** PROVIDED DATA follows **

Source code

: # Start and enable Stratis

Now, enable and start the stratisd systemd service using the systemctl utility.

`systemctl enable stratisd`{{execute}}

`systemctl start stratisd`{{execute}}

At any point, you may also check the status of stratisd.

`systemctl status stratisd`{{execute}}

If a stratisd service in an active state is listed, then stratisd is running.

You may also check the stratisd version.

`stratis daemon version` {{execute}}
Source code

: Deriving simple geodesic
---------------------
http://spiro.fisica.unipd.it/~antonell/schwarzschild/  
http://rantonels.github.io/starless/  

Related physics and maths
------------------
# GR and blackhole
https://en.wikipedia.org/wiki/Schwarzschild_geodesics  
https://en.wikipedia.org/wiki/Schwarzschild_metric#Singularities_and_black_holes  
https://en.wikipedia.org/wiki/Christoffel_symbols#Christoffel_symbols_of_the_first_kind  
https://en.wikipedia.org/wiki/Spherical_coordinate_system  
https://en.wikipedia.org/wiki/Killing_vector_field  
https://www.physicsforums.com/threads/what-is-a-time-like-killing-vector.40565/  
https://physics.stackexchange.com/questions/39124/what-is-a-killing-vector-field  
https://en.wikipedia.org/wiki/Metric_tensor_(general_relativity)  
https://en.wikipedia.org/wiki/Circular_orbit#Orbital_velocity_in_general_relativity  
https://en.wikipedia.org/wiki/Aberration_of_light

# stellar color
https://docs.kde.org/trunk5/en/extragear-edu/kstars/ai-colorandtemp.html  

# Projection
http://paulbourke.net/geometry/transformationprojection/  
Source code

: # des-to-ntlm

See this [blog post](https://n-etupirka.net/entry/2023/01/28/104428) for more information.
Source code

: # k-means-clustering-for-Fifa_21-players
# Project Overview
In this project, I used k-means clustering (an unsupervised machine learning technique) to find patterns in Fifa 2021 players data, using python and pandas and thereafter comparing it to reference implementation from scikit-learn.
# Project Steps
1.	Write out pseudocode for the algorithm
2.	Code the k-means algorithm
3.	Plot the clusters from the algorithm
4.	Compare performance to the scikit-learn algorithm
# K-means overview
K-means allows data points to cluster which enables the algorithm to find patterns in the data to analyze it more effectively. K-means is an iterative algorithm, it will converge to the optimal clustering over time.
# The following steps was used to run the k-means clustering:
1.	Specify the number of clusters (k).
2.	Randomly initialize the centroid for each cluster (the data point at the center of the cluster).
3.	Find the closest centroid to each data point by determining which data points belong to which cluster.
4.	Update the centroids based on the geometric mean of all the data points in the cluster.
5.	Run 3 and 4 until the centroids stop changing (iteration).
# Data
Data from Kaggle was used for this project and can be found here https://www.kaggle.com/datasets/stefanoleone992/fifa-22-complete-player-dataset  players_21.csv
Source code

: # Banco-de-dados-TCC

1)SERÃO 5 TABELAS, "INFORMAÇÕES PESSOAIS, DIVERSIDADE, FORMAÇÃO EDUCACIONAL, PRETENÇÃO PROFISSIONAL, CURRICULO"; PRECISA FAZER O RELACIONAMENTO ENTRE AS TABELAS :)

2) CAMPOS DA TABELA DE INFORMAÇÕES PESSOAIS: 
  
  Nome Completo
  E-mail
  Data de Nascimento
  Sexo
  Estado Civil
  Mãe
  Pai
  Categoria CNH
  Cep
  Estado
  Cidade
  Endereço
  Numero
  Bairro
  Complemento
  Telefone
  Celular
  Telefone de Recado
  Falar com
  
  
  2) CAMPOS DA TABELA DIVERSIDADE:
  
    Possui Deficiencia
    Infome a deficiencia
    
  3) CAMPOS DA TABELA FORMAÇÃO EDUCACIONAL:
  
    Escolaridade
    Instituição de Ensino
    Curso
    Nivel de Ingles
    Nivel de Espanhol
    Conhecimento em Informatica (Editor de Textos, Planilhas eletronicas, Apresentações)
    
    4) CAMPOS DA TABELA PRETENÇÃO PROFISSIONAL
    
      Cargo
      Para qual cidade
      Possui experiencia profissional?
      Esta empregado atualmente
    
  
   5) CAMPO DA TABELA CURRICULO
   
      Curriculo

** End of PROVIDED DATA **
** PROVIDED DATA follows **

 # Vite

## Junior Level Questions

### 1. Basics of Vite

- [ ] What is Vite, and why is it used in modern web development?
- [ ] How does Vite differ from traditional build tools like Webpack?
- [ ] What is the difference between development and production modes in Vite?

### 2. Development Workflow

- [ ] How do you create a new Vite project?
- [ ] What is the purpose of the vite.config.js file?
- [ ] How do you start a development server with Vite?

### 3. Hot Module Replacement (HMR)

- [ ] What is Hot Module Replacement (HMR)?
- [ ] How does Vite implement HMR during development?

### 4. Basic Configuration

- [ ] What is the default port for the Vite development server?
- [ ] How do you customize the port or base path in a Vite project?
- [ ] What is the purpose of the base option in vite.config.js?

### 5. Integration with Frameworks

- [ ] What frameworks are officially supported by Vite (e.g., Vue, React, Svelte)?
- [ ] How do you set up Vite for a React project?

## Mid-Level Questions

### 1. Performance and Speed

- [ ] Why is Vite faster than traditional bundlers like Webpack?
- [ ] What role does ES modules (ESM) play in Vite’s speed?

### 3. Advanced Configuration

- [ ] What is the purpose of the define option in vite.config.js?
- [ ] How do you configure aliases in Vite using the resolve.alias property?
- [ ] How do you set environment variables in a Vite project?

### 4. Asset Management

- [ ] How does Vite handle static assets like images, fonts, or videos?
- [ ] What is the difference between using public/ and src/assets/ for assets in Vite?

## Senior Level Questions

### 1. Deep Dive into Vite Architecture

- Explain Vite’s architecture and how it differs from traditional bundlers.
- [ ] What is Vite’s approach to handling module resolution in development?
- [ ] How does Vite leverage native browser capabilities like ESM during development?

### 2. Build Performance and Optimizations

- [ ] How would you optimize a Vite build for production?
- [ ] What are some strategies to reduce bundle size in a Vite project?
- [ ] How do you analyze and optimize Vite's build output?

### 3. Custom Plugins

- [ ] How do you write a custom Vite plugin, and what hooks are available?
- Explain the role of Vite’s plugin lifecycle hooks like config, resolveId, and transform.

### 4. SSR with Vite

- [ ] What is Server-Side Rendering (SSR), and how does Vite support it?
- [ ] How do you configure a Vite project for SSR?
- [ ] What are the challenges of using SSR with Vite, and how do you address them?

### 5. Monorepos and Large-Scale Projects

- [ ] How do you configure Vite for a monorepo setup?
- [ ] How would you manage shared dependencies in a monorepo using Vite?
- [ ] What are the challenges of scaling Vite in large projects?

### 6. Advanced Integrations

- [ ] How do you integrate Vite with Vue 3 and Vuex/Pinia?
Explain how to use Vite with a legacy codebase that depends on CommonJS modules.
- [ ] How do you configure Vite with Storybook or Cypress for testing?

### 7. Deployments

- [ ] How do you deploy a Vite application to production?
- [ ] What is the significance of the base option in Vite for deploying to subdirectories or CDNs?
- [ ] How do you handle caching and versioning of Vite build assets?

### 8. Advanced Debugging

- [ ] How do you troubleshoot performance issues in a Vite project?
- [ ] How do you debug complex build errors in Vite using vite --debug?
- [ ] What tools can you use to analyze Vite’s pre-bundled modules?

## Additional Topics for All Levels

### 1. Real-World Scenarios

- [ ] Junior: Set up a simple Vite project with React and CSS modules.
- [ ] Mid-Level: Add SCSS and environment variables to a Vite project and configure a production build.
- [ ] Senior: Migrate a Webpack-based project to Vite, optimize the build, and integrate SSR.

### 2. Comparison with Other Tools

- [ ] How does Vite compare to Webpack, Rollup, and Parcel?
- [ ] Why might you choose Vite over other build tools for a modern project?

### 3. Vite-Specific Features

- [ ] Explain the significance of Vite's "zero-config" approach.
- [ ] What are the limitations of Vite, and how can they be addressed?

** End of PROVIDED DATA **

EXERCISE AIM: Return, without any changes, the lines of the entries from the one containing "AS TABELAS :)" through the one containing "Infome a deficiencia", both included.

FINISHED EXERCISE:
1)SERÃO 5 TABELAS, "INFORMAÇÕES PESSOAIS, DIVERSIDADE, FORMAÇÃO EDUCACIONAL, PRETENÇÃO PROFISSIONAL, CURRICULO"; PRECISA FAZER O RELACIONAMENTO ENTRE AS TABELAS :)

2) CAMPOS DA TABELA DE INFORMAÇÕES PESSOAIS: 
  
  Nome Completo
  E-mail
  Data de Nascimento
  Sexo
  Estado Civil
  Mãe
  Pai
  Categoria CNH
  Cep
  Estado
  Cidade
  Endereço
  Numero
  Bairro
  Complemento
  Telefone
  Celular
  Telefone de Recado
  Falar com
  
  
  2) CAMPOS DA TABELA DIVERSIDADE:
  
    Possui Deficiencia
    Infome a deficiencia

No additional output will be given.